月は……最上のものである――Bh G.X,21 参照。 修行僧の集い――saṃgha.音写して「僧」、「僧伽」という。五人もしくは五人以上の組織のある団体をいう。わが国で「一人の僧」などといって個々の僧侶をさしていうのは、原義からの転用であって、この場合には適合しない(cf.Dnp.190)。 これはヒンドゥー教のほうで説いていたことが、たまたま仏典にすがたを現わしているだけで、その逆ではあり得ない。そのわけは、後代の仏典『提婆菩薩破外道小乗涅槃論』によると、右の所説はマータラ(Māṭhara)という外道の論師の所説となっているが、マータラは『バガヴァッド・ギーター』などを含む『マハーバーラタ』の編者ヴィヤーサ(Vyāsa)の別名であるからである。 以上註記より引用しました。
▶ここまでの詩句の内容は、結髪(有髪)の行者つまり在家の修行者であるケーニヤさんが、ブッダやブッダの弟子たちに食事の供養を行うことは、王・海・月・太陽のように最上であることであるということを示しています。
▶功徳を望んで供養を行う人々にとって、サンガ(修行僧の集い)は最上であると述べられています。これは重要なことでありますが、今日はなぜ功徳を望み、供養を行う必要があるのかを考えてみたいと思います。
▶修行僧は修行に専念するわけです。当然に生産をしません。するとお腹が空くわけです。修行僧とて人間ですから食べなければ身体が衰えます。そこで何より有り難いのが、飲み物と食べ物です。その飲み物と食べ物を供養する。供養とは栄養を提供するというほどの意味です。それでまた修行に専念できるのです。

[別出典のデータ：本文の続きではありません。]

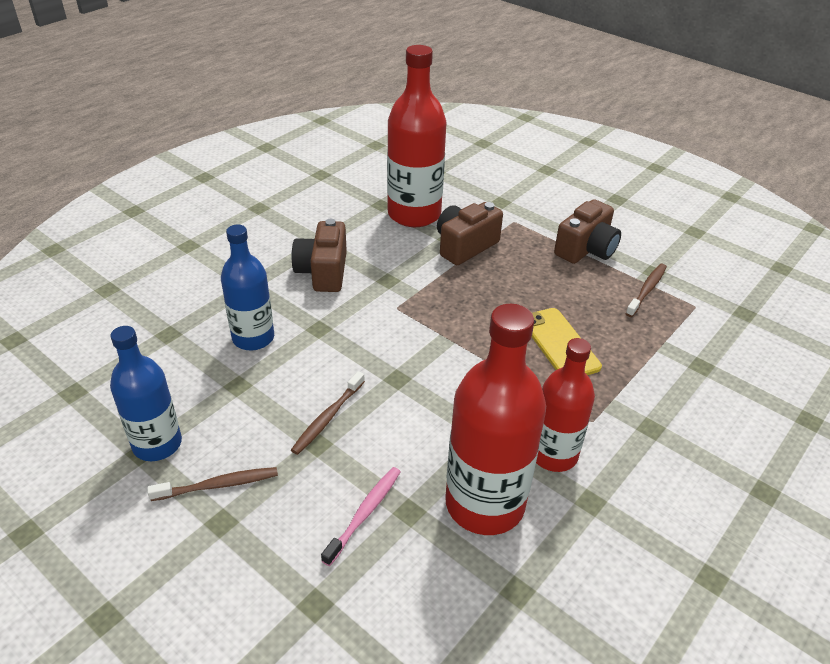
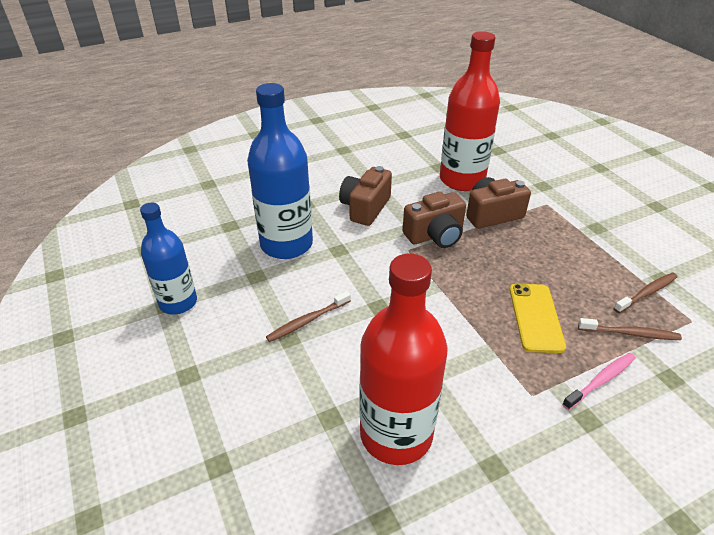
camera: 25 degrees right, 0 degrees up
(218, 485) = (201, 346): brown toothbrush -> brown toothbrush (630, 333)
(253, 338) = (286, 244): blue bottle -> blue bottle, size x1.56
(365, 513) = (294, 406): pink toothbrush -> pink toothbrush (601, 380)
(553, 454) = (480, 412): red bottle -> none
(586, 249) = (603, 243): brown camera -> brown camera (435, 235)

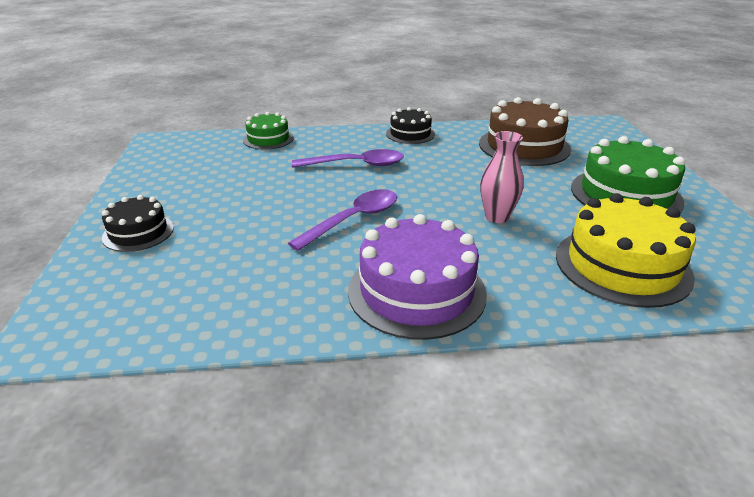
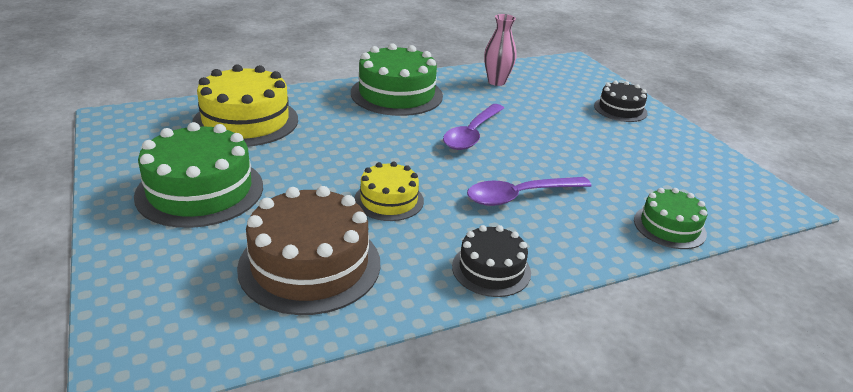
camera: 160 degrees right, 0 degrees up
(416, 291) = (396, 94): purple cake -> green cake
(464, 172) = (389, 200): none -> yellow cake
(497, 217) = (346, 149): pink vase -> pink vase (496, 82)

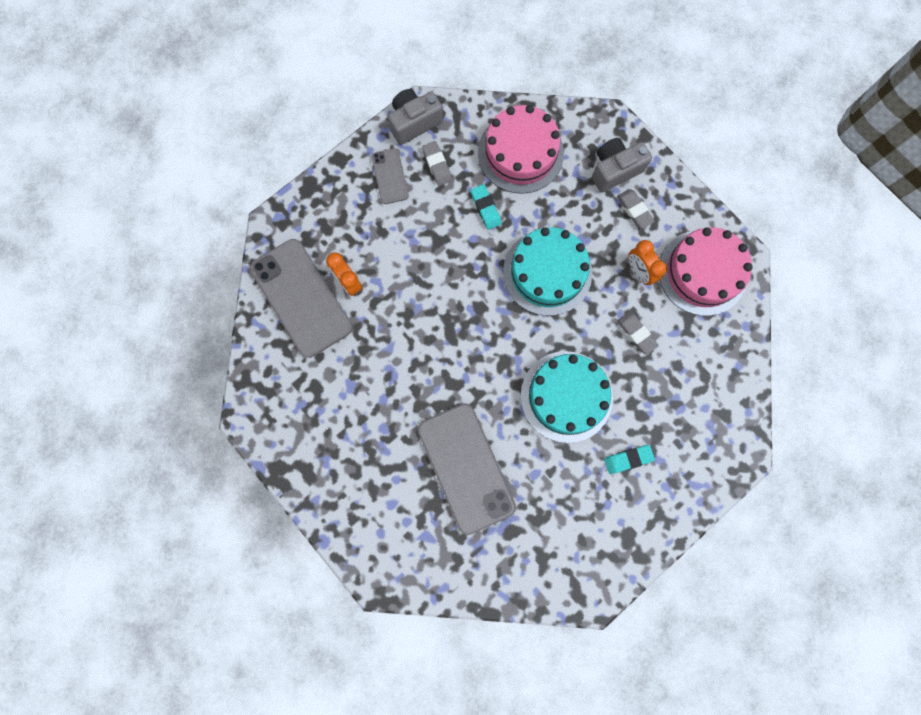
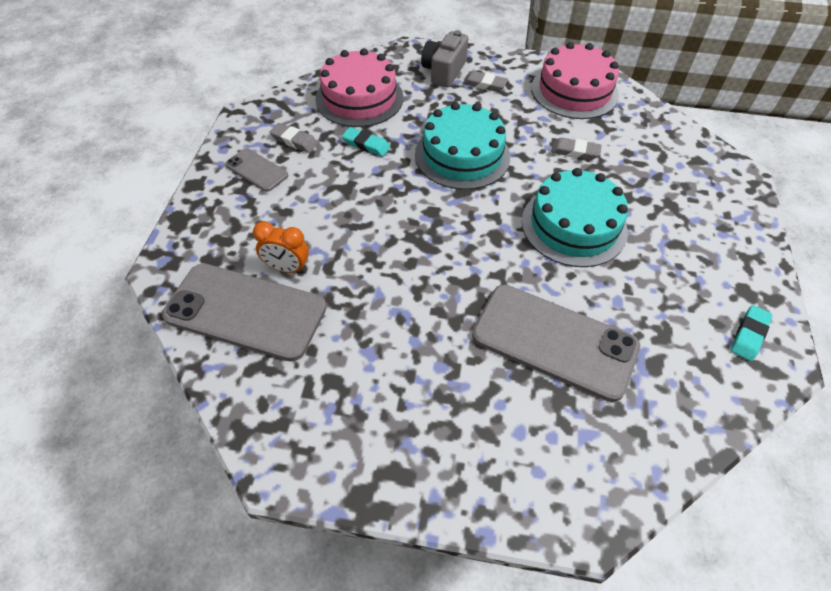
camera: 40 degrees left, 25 degrees down
(414, 122) = (246, 125): grey camera -> none
(628, 459) = (673, 235): turquoise eraser -> turquoise eraser (749, 335)
(639, 271) = (531, 115): orange clock -> none

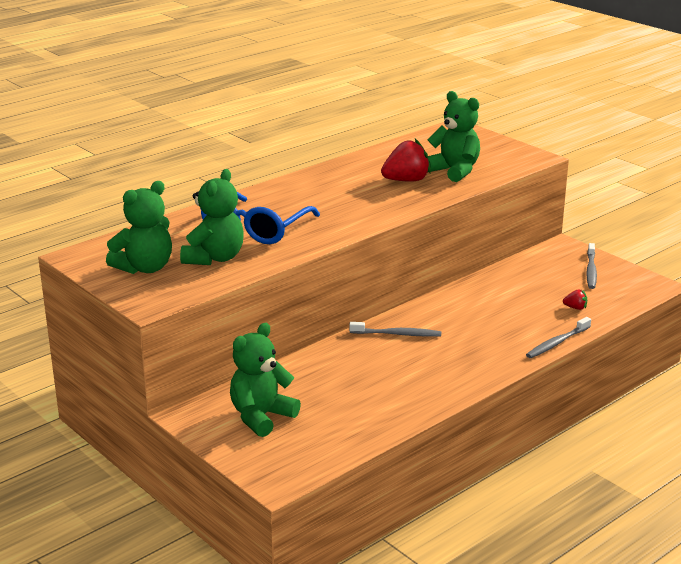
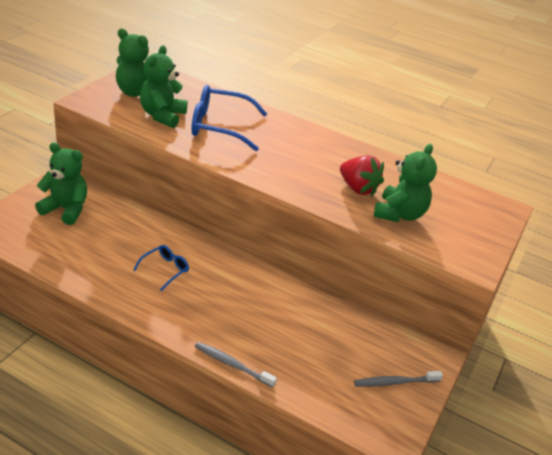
camera: 65 degrees right, 10 degrees up
(214, 258) = (162, 116): green teddy bear -> green teddy bear turned 105 degrees clockwise
(397, 334) = (207, 261): grey toothbrush -> none
(404, 361) = (165, 270): none -> blue glasses
(575, 308) = (308, 374): red strawberry -> none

▶供養は食べ物だけとは限りません。身に纏う布を施すこともあります。これが本来の布施です。「無財の七施」と申しまして、財産でないものを施すことも優れた供養であり布施であります。たとえば「和顔」という優しい顔も布施ですし、「愛語」という優しい言葉をかけることも布施であります。
▶修行者に供養を施すことが功徳となるのは、仏の教えを弘め伝えていくための原則であります。お寺や托鉢のお坊さんに供養することが、そのまま功徳になります。そのままというのは、財法ニ施と申しまして、互いに功徳を積むことなのです。事情によって在家に留まらざるをえない人々が財を提供し、出家して修行に専念できる人が法を提供するという両方向の「ニ施」なのです。
▶セーラさんは出家して怠ること無く修行に専念し、ほどなくして究極の境地に達しました。二度とどこにも生まれない聖者となりました。彼岸に至ったわけです。聖者となった人々も人間には変わりありません。それらの聖者に供養することは最大の功徳になります。功徳は善き処に生まれ変わるためです。地獄に堕ちないためです。かんたんに言えばそうなります。功徳を望むことは欲望ではありません。人間として当然ですし、それが正解であります。